Saved entries:
=== Section Start ===
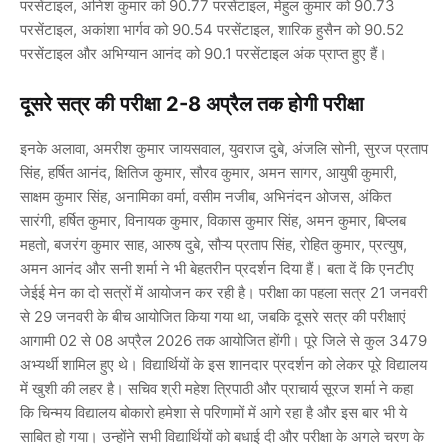
परसेंटाइल, अनिश कुमार को 90.77 परसेंटाइल, मेहुल कुमार को 90.73
परसेंटाइल, अकांशा भार्गव को 90.54 परसेंटाइल, शारिक हुसैन को 90.52
परसेंटाइल और अभिग्यान आनंद को 90.1 परसेंटाइल अंक प्राप्त हुए हैं।
दूसरे सत्र की परीक्षा 2-8 अप्रैल तक होगी परीक्षा
इनके अलावा, अमरीश कुमार जायसवाल, युवराज दुबे, अंजलि सोनी, सुरज प्रताप
सिंह, हर्षित आनंद, क्षितिज कुमार, सौरव कुमार, अमन सागर, आयुषी कुमारी,
साक्षम कुमार सिंह, अनामिका वर्मा, वसीम नजीब, अभिनंदन ओजस, अंकित
सारंगी, हर्षित कुमार, विनायक कुमार, विकास कुमार सिंह, अमन कुमार, बिप्लब
महतो, बजरंग कुमार साह, आरुष दुबे, सौऱ्य प्रताप सिंह, रोहित कुमार, प्रत्युष,
अमन आनंद और सनी शर्मा ने भी बेहतरीन प्रदर्शन दिया हैं। बता दें कि एनटीए
जेईई मेन का दो सत्रों में आयोजन कर रही है। परीक्षा का पहला सत्र 21 जनवरी
से 29 जनवरी के बीच आयोजित किया गया था, जबकि दूसरे सत्र की परीक्षाएं
आगामी 02 से 08 अप्रैल 2026 तक आयोजित होंगी। पूरे जिले से कुल 3479
अभ्यर्थी शामिल हुए थे। विद्यार्थियों के इस शानदार प्रदर्शन को लेकर पूरे विद्यालय
में खुशी की लहर है। सचिव श्री महेश त्रिपाठी और प्राचार्य सूरज शर्मा ने कहा
कि चिन्मय विद्यालय बोकारो हमेशा से परिणामों में आगे रहा है और इस बार भी ये
साबित हो गया। उन्होंने सभी विद्यार्थियों को बधाई दी और परीक्षा के अगले चरण के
=== Section End ===
PROBLEM
A verbatim copy of the data, pictures removed, is the expected result.

SOLUTION TO THIS PROBLEM
परसेंटाइल, अनिश कुमार को 90.77 परसेंटाइल, मेहुल कुमार को 90.73
परसेंटाइल, अकांशा भार्गव को 90.54 परसेंटाइल, शारिक हुसैन को 90.52
परसेंटाइल और अभिग्यान आनंद को 90.1 परसेंटाइल अंक प्राप्त हुए हैं।
दूसरे सत्र की परीक्षा 2-8 अप्रैल तक होगी परीक्षा
इनके अलावा, अमरीश कुमार जायसवाल, युवराज दुबे, अंजलि सोनी, सुरज प्रताप
सिंह, हर्षित आनंद, क्षितिज कुमार, सौरव कुमार, अमन सागर, आयुषी कुमारी,
साक्षम कुमार सिंह, अनामिका वर्मा, वसीम नजीब, अभिनंदन ओजस, अंकित
सारंगी, हर्षित कुमार, विनायक कुमार, विकास कुमार सिंह, अमन कुमार, बिप्लब
महतो, बजरंग कुमार साह, आरुष दुबे, सौऱ्य प्रताप सिंह, रोहित कुमार, प्रत्युष,
अमन आनंद और सनी शर्मा ने भी बेहतरीन प्रदर्शन दिया हैं। बता दें कि एनटीए
जेईई मेन का दो सत्रों में आयोजन कर रही है। परीक्षा का पहला सत्र 21 जनवरी
से 29 जनवरी के बीच आयोजित किया गया था, जबकि दूसरे सत्र की परीक्षाएं
आगामी 02 से 08 अप्रैल 2026 तक आयोजित होंगी। पूरे जिले से कुल 3479
अभ्यर्थी शामिल हुए थे। विद्यार्थियों के इस शानदार प्रदर्शन को लेकर पूरे विद्यालय
में खुशी की लहर है। सचिव श्री महेश त्रिपाठी और प्राचार्य सूरज शर्मा ने कहा
कि चिन्मय विद्यालय बोकारो हमेशा से परिणामों में आगे रहा है और इस बार भी ये
साबित हो गया। उन्होंने सभी विद्यार्थियों को बधाई दी और परीक्षा के अगले चरण के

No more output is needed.